§ **Extract to read**:
I don't think so. Even people who frequently click on fake news articles
probably would accept the content they read is probably fake. Those articles
satisfy curiosity and relief from boredom on a level that's different from the
one we use to think critically. Even if the content is fake does not mean that
it is not fulfilling its purpose or even harming readers' ability to see it as
fake.

------
EvilMonkeyMat
This is mostly why I have come to hate most social media: too many people
around me share this crap, most of the time, without even reading it I guess.
I open Facebook and within seconds, I'm hit with mixed feelings of sadness,
anger, despair and anxiety (something I'm actively working on).

I recently installed my own Mattermost instance where I invited close friends
and some family who I trust won't share all this crap.

Fantastic article! Thanks for sharing!

------
dredmorbius
"There is no such thing in America as an independent press. I am paid for
keeping honest opinions out of the paper I am connected with. If I should
allow honest opinions to be printed in one issue of my paper, before twenty-
four hours my occupation, like Othello's, would be gone. The business of a New
York journalist is to distort the truth, to lie outright, to pervert, to
vilify, to fawn at the foot of Mammon, and to sell his country and his race
for his daily bread. We are the tools or vassals of the rich men behind the
scenes. Our time, our talents, our lives, our possibilities, are all the
property of other men. We are intellectual prostitutes."

§ **Information provided**:
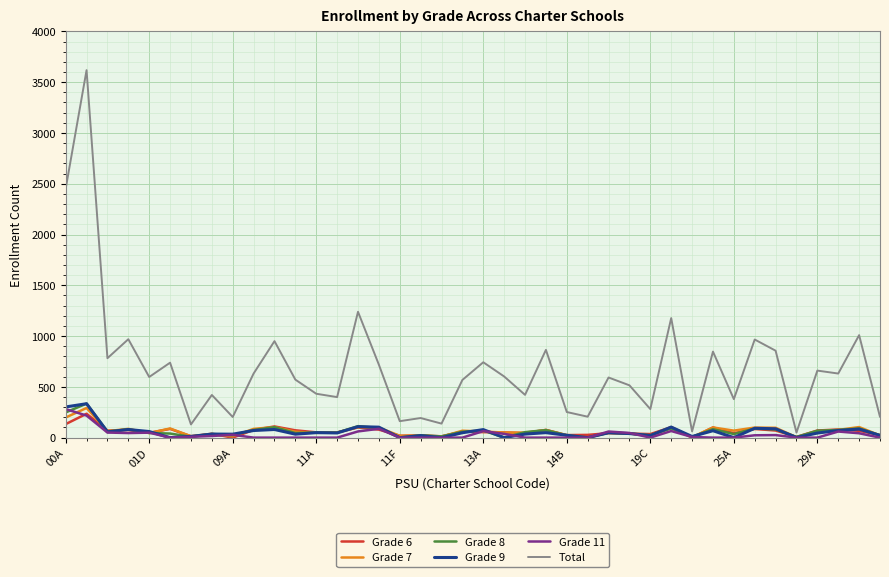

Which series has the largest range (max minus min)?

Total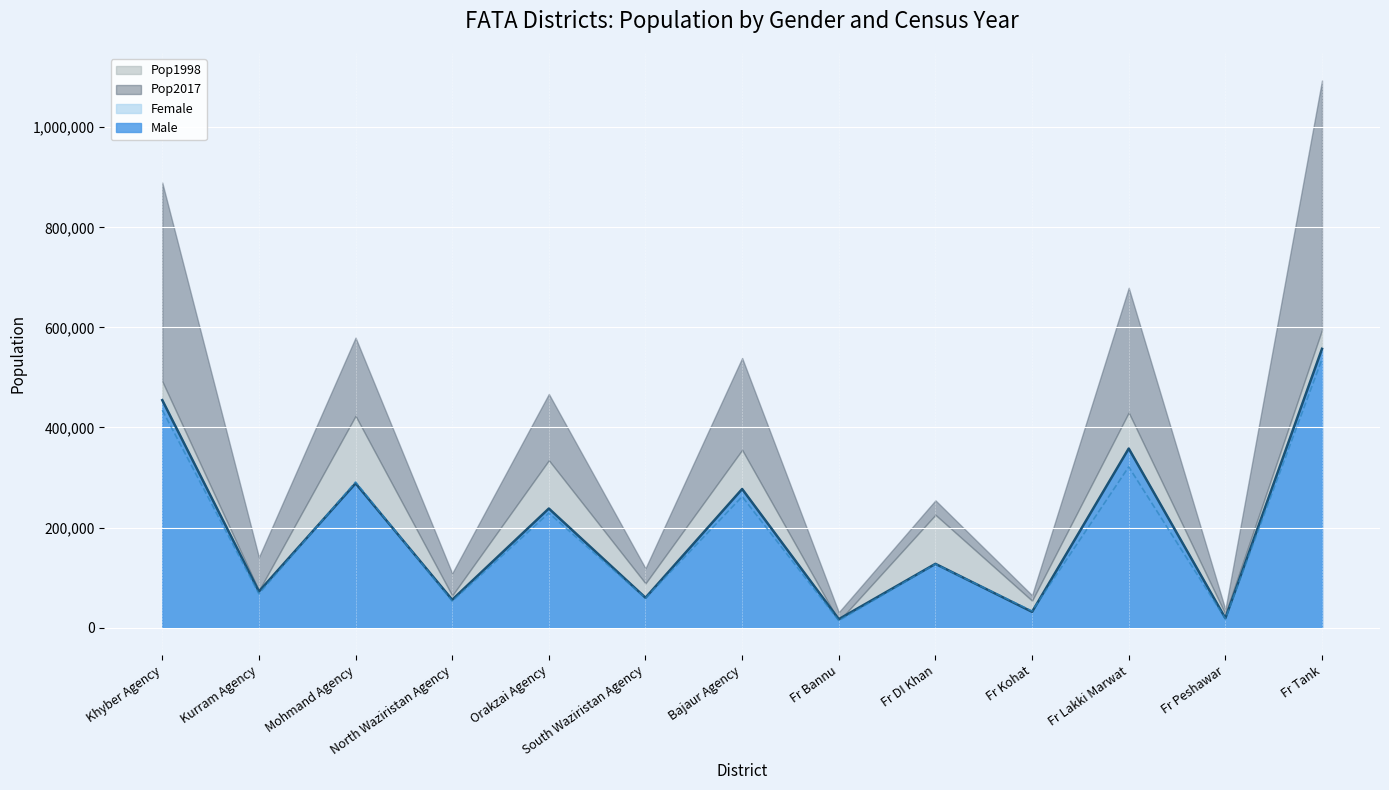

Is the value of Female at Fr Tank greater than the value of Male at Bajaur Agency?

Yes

--

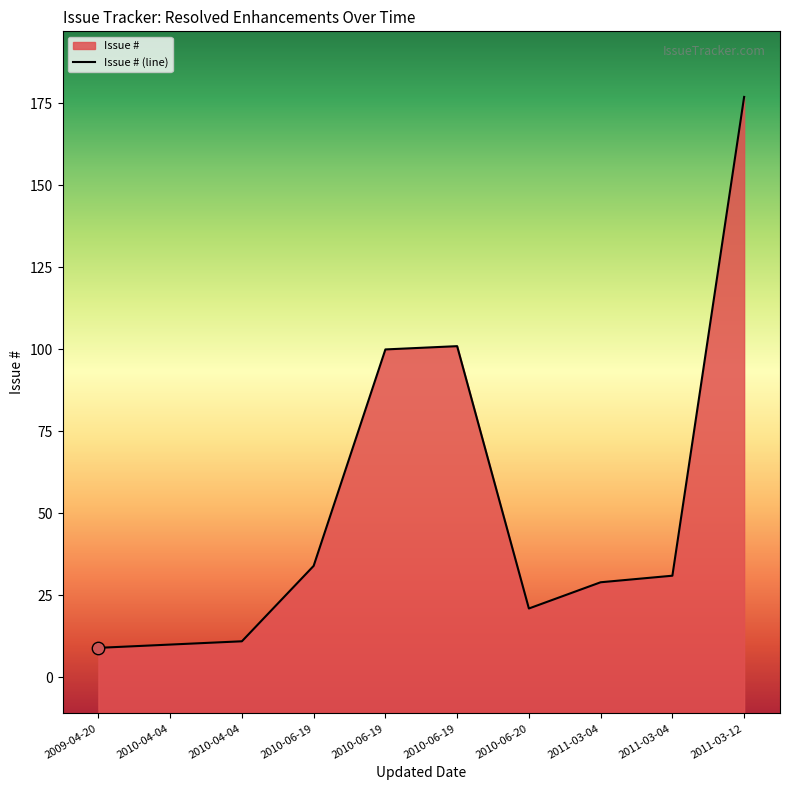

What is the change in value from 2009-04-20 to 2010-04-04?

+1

--

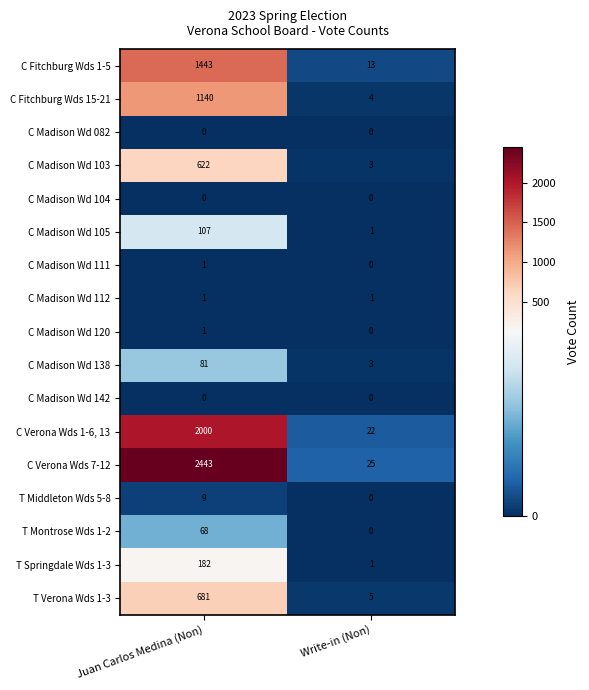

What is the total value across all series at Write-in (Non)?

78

§ **Work instructions**:
A) In the thread on fake news, what did EvilMonkeyMat set up to chat with close friends and trusted family?
B) Carry on the thread on fake news after its final sentence.
You won't need the data.

§ **Answers by task**:
A) Their own Mattermost instance.

B)
An anonymous New York journalist (actually John Swinton), quoted in Hamilton
Holt's _Commercialism and Journalism,_ 1909.

[https://archive.org/stream/commercialismjou00holtuoft#page/2...](https://archive.org/stream/commercialismjou00holtuoft#page/2/mode/2up)

The book -- a speech given at UC Berkeley -- is a fast, easy, information-
packed, and insightful read from the dawn of the advertising-driven journalism
age. I recommend it strongly.

------
thewizardofaus
I find that I'm significantly happier when I don't read or watch the news. In
this case; ignorance is bliss.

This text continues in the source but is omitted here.